__Your objective__.
Quote every one of the lines below word for word, with nothing added, dropped, or altered.

__Provided entries__.
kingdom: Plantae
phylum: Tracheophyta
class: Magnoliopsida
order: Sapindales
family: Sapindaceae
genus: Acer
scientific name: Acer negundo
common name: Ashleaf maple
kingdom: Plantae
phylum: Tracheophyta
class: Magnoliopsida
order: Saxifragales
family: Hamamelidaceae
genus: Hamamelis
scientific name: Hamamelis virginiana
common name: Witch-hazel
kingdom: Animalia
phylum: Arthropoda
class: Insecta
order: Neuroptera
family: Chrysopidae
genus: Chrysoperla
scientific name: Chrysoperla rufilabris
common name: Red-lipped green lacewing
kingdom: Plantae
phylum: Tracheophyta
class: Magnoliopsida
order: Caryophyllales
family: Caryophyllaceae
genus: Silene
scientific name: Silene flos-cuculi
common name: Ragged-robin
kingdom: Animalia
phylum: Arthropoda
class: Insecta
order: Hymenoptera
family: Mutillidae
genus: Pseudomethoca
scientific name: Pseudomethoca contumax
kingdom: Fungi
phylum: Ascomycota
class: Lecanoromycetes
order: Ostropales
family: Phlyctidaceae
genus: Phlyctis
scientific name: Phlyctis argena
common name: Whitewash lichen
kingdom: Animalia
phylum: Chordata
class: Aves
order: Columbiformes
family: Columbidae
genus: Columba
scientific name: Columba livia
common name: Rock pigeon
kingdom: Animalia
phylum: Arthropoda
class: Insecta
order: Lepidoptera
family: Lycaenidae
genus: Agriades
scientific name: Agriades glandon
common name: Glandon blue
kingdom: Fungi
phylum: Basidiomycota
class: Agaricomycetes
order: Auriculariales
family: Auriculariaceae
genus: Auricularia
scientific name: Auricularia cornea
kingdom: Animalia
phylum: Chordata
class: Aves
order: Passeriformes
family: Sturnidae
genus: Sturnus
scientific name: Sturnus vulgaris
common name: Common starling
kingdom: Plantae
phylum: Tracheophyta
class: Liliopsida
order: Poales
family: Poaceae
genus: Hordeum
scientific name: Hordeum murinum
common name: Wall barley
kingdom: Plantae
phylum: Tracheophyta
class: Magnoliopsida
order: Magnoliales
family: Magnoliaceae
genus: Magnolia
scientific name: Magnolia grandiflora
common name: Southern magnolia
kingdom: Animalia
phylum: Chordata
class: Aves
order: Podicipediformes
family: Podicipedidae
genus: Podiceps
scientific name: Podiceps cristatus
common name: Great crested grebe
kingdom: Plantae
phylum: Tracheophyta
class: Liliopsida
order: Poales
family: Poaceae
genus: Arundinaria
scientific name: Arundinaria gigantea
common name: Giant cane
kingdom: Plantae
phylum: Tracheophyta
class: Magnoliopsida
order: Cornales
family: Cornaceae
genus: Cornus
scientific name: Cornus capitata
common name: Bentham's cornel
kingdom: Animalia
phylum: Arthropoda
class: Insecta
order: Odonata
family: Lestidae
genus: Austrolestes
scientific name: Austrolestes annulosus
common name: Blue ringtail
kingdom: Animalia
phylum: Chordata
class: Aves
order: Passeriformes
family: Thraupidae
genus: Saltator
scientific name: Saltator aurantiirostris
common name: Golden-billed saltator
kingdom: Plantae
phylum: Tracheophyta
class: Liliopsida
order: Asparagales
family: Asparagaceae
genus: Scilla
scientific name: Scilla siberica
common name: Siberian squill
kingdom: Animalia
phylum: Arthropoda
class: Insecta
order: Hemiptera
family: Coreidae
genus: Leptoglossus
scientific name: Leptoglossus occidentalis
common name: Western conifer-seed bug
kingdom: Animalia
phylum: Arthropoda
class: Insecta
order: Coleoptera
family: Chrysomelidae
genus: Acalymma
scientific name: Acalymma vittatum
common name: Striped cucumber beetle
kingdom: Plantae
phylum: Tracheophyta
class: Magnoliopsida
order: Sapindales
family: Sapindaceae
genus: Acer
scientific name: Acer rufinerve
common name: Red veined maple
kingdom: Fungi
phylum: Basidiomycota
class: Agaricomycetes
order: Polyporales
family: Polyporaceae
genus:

__Answer to this problem__.
kingdom: Plantae
phylum: Tracheophyta
class: Magnoliopsida
order: Sapindales
family: Sapindaceae
genus: Acer
scientific name: Acer negundo
common name: Ashleaf maple
kingdom: Plantae
phylum: Tracheophyta
class: Magnoliopsida
order: Saxifragales
family: Hamamelidaceae
genus: Hamamelis
scientific name: Hamamelis virginiana
common name: Witch-hazel
kingdom: Animalia
phylum: Arthropoda
class: Insecta
order: Neuroptera
family: Chrysopidae
genus: Chrysoperla
scientific name: Chrysoperla rufilabris
common name: Red-lipped green lacewing
kingdom: Plantae
phylum: Tracheophyta
class: Magnoliopsida
order: Caryophyllales
family: Caryophyllaceae
genus: Silene
scientific name: Silene flos-cuculi
common name: Ragged-robin
kingdom: Animalia
phylum: Arthropoda
class: Insecta
order: Hymenoptera
family: Mutillidae
genus: Pseudomethoca
scientific name: Pseudomethoca contumax
kingdom: Fungi
phylum: Ascomycota
class: Lecanoromycetes
order: Ostropales
family: Phlyctidaceae
genus: Phlyctis
scientific name: Phlyctis argena
common name: Whitewash lichen
kingdom: Animalia
phylum: Chordata
class: Aves
order: Columbiformes
family: Columbidae
genus: Columba
scientific name: Columba livia
common name: Rock pigeon
kingdom: Animalia
phylum: Arthropoda
class: Insecta
order: Lepidoptera
family: Lycaenidae
genus: Agriades
scientific name: Agriades glandon
common name: Glandon blue
kingdom: Fungi
phylum: Basidiomycota
class: Agaricomycetes
order: Auriculariales
family: Auriculariaceae
genus: Auricularia
scientific name: Auricularia cornea
kingdom: Animalia
phylum: Chordata
class: Aves
order: Passeriformes
family: Sturnidae
genus: Sturnus
scientific name: Sturnus vulgaris
common name: Common starling
kingdom: Plantae
phylum: Tracheophyta
class: Liliopsida
order: Poales
family: Poaceae
genus: Hordeum
scientific name: Hordeum murinum
common name: Wall barley
kingdom: Plantae
phylum: Tracheophyta
class: Magnoliopsida
order: Magnoliales
family: Magnoliaceae
genus: Magnolia
scientific name: Magnolia grandiflora
common name: Southern magnolia
kingdom: Animalia
phylum: Chordata
class: Aves
order: Podicipediformes
family: Podicipedidae
genus: Podiceps
scientific name: Podiceps cristatus
common name: Great crested grebe
kingdom: Plantae
phylum: Tracheophyta
class: Liliopsida
order: Poales
family: Poaceae
genus: Arundinaria
scientific name: Arundinaria gigantea
common name: Giant cane
kingdom: Plantae
phylum: Tracheophyta
class: Magnoliopsida
order: Cornales
family: Cornaceae
genus: Cornus
scientific name: Cornus capitata
common name: Bentham's cornel
kingdom: Animalia
phylum: Arthropoda
class: Insecta
order: Odonata
family: Lestidae
genus: Austrolestes
scientific name: Austrolestes annulosus
common name: Blue ringtail
kingdom: Animalia
phylum: Chordata
class: Aves
order: Passeriformes
family: Thraupidae
genus: Saltator
scientific name: Saltator aurantiirostris
common name: Golden-billed saltator
kingdom: Plantae
phylum: Tracheophyta
class: Liliopsida
order: Asparagales
family: Asparagaceae
genus: Scilla
scientific name: Scilla siberica
common name: Siberian squill
kingdom: Animalia
phylum: Arthropoda
class: Insecta
order: Hemiptera
family: Coreidae
genus: Leptoglossus
scientific name: Leptoglossus occidentalis
common name: Western conifer-seed bug
kingdom: Animalia
phylum: Arthropoda
class: Insecta
order: Coleoptera
family: Chrysomelidae
genus: Acalymma
scientific name: Acalymma vittatum
common name: Striped cucumber beetle
kingdom: Plantae
phylum: Tracheophyta
class: Magnoliopsida
order: Sapindales
family: Sapindaceae
genus: Acer
scientific name: Acer rufinerve
common name: Red veined maple
kingdom: Fungi
phylum: Basidiomycota
class: Agaricomycetes
order: Polyporales
family: Polyporaceae
genus:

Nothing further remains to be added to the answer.